Would it kill 'em to put a manual in those things 

:throw:


----------



## Jon Shafer (Dec 15, 2001)

MotorenWerke said:


> *Would it kill 'em to put a manual in those things
> *


Yeah, they're doing this ( :jack: ) if they think they're competing
with the M5...

Hey bee!

Welcome back to the U.S.A.!!!

Any final thoughts on your trip??


----------



## beewang (Dec 18, 2001)

Thanks Jon...  Yes... I will have an elaborate write up in the next few days w/ more pictures NOT already posted and film clips.

I actually started yesterday on a long rant except after an hour of writing and posting, The software gave me an "you have inserted too many smiles... plz go back and redo" and of course I lost all the taxt when I hit "back" . 

stay tuned:thumbup: 

beewang:bigpimp:


----------



## Trevordog (Nov 24, 2002)

still staying tuned, ... but slowly getting off-key waiting for so long ... can only hold my breath for so long beewang 

glad to see you are back home in one piece, but how was the rest of your trip?


----------



## CascadeTelcom (Aug 7, 2002)

*Mats and more*

Beewang:
I am still looking forward to the final chapter of the adventure and know it is worth the wait. I have two questions:
1. What type of mats did U get this time, logo, plain?
2. Did U run into any Frenchmen during your trip and did U greet them in a manner worthy of your French greeting that appears in many of your posts?
Please provide current status. 
Thanks.


----------



## Spectre (Aug 1, 2002)

Bernard seems to be a little busy. Only 7 posts in the last two weeks.  He must be working really hard on that ED trip report.


----------



## beewang (Dec 18, 2001)

Spectre said:


> *Bernard seems to be a little busy. Only 7 posts in the last two weeks. He must be working really hard on that ED trip report.  *


Damn!! This is Scary!!! There is no privacy in the net!!

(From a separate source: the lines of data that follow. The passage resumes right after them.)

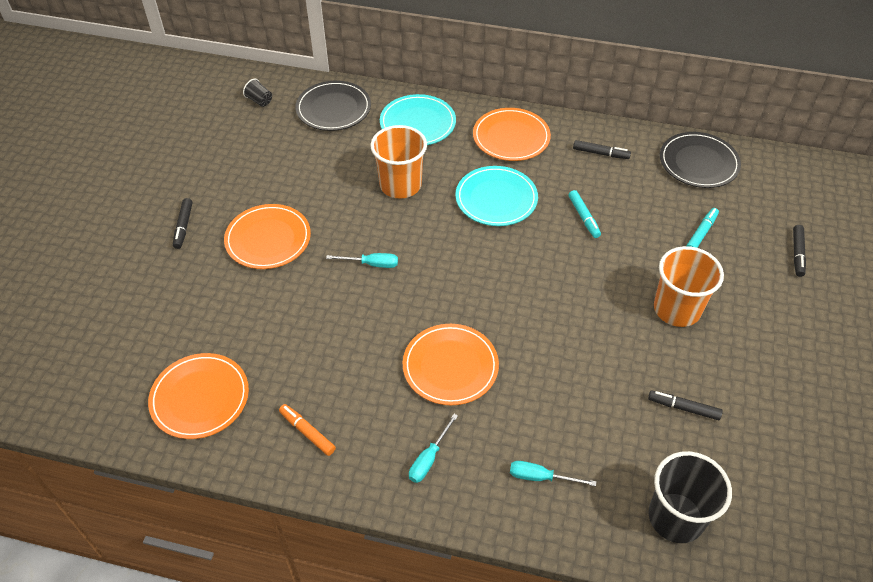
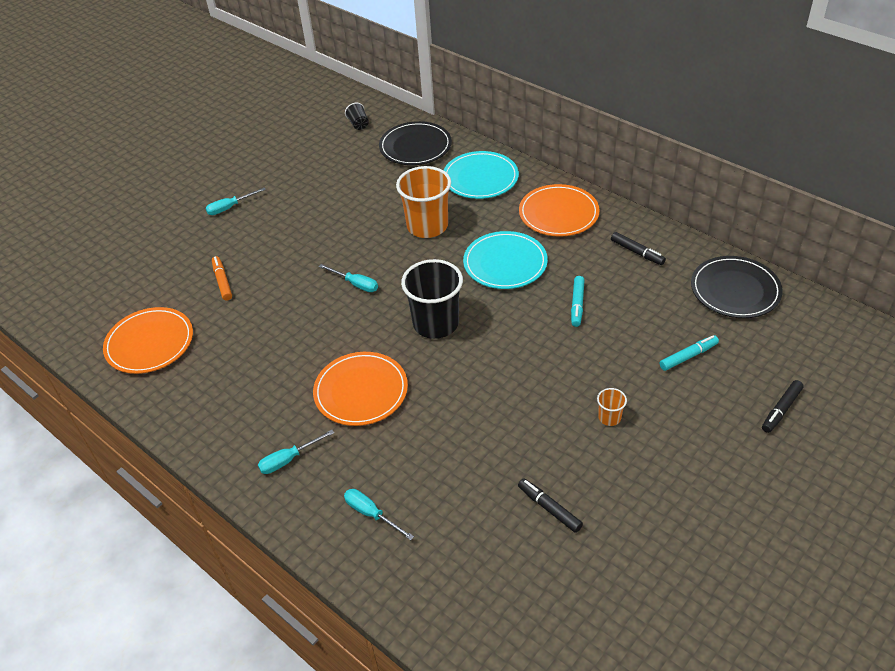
camera: 30 degrees right, 5 degrees down
(183, 226) = (230, 207): black marker -> turquoise screwdriver
(268, 239) = (287, 237): orange plate -> none
(307, 432) = (209, 400): orange marker -> orange marker (222, 282)
(676, 517) = (469, 601): black cup -> black cup (436, 323)
(677, 309) = (609, 417): orange cup -> orange cup, size x0.44

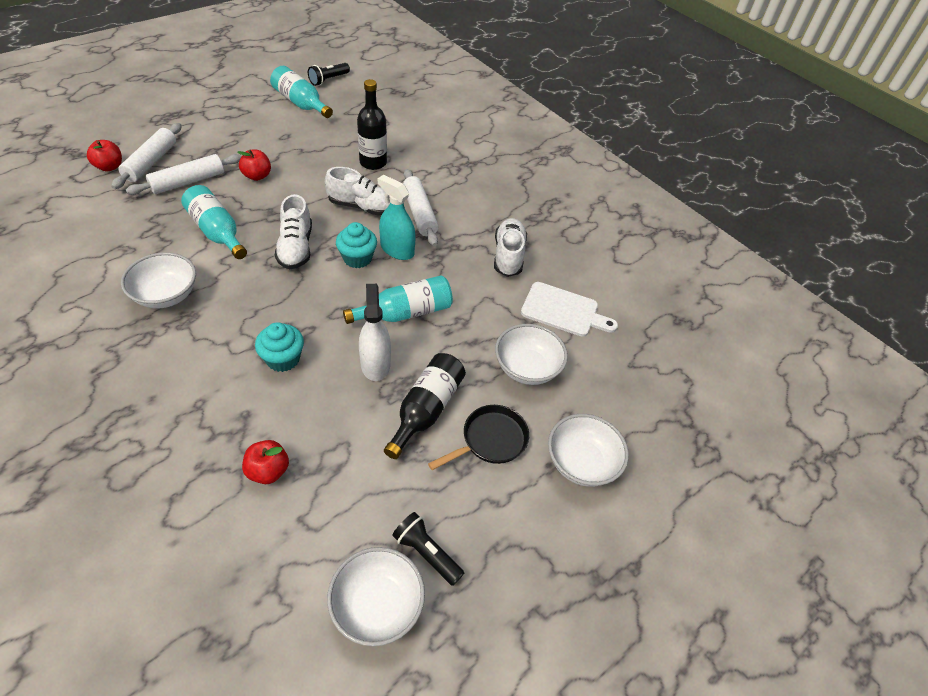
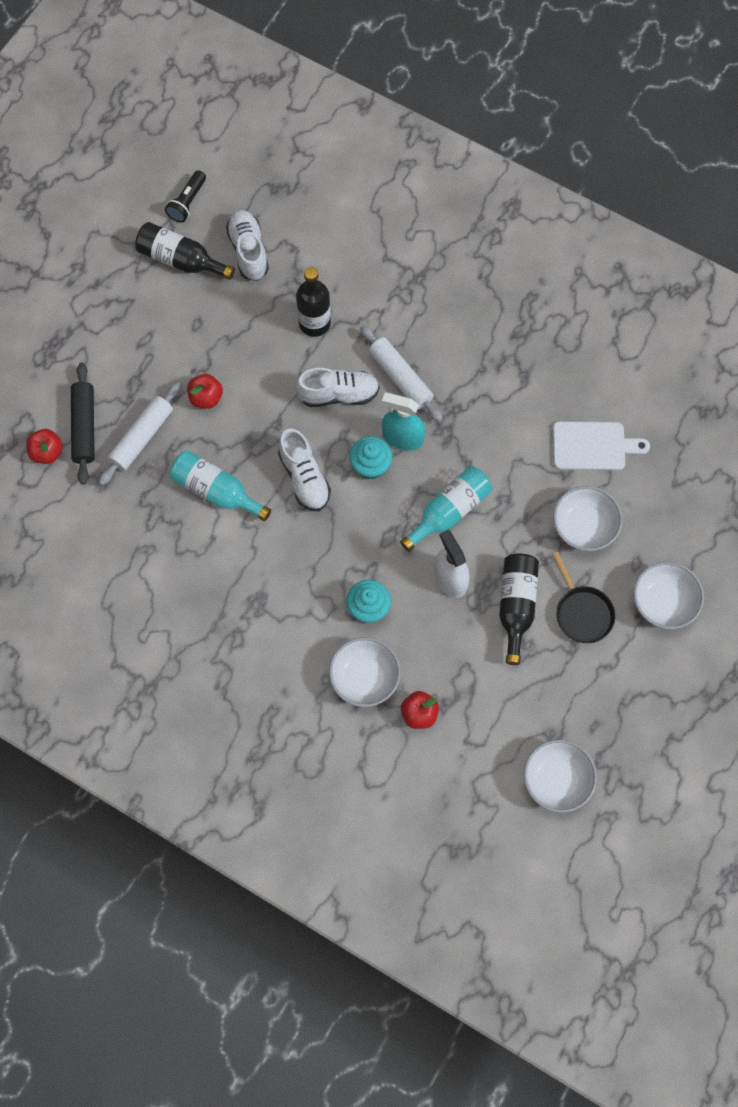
camera: 15 degrees left, 20 degrees up
(151, 162) = (84, 427): white rolling pin -> black rolling pin
(166, 295) = (222, 585): white bowl -> white bowl (364, 678)
(301, 103) = (181, 260): turquoise bottle -> black bottle
(426, 553) = (574, 728): black flashlight -> none
(490, 440) = (582, 613): black pan -> black pan turned 120 degrees clockwise
(508, 256) = (514, 398): white shoe -> white shoe (248, 251)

Yes.... Have been very busy at work. I did spend a good 2 hrs writing about the trip, only to lost all my writing when I hit the "post " button due to too many faces I inserted 

Since that... I haven't had the time to sit down and re-write the story.:tsk: ..... I will try to give it a try this weekend:angel:

Thanks for the interest fellas,

beewang:bigpimp:


----------



## Spectre (Aug 1, 2002)

We were starting to worry about you, Bee. Wouldn't want the Godfather of European Delivery dropping off the face of the earth.


----------



## CascadeTelcom (Aug 7, 2002)

*Adventure*

Looks like we have our best man back on the project. No problem.


----------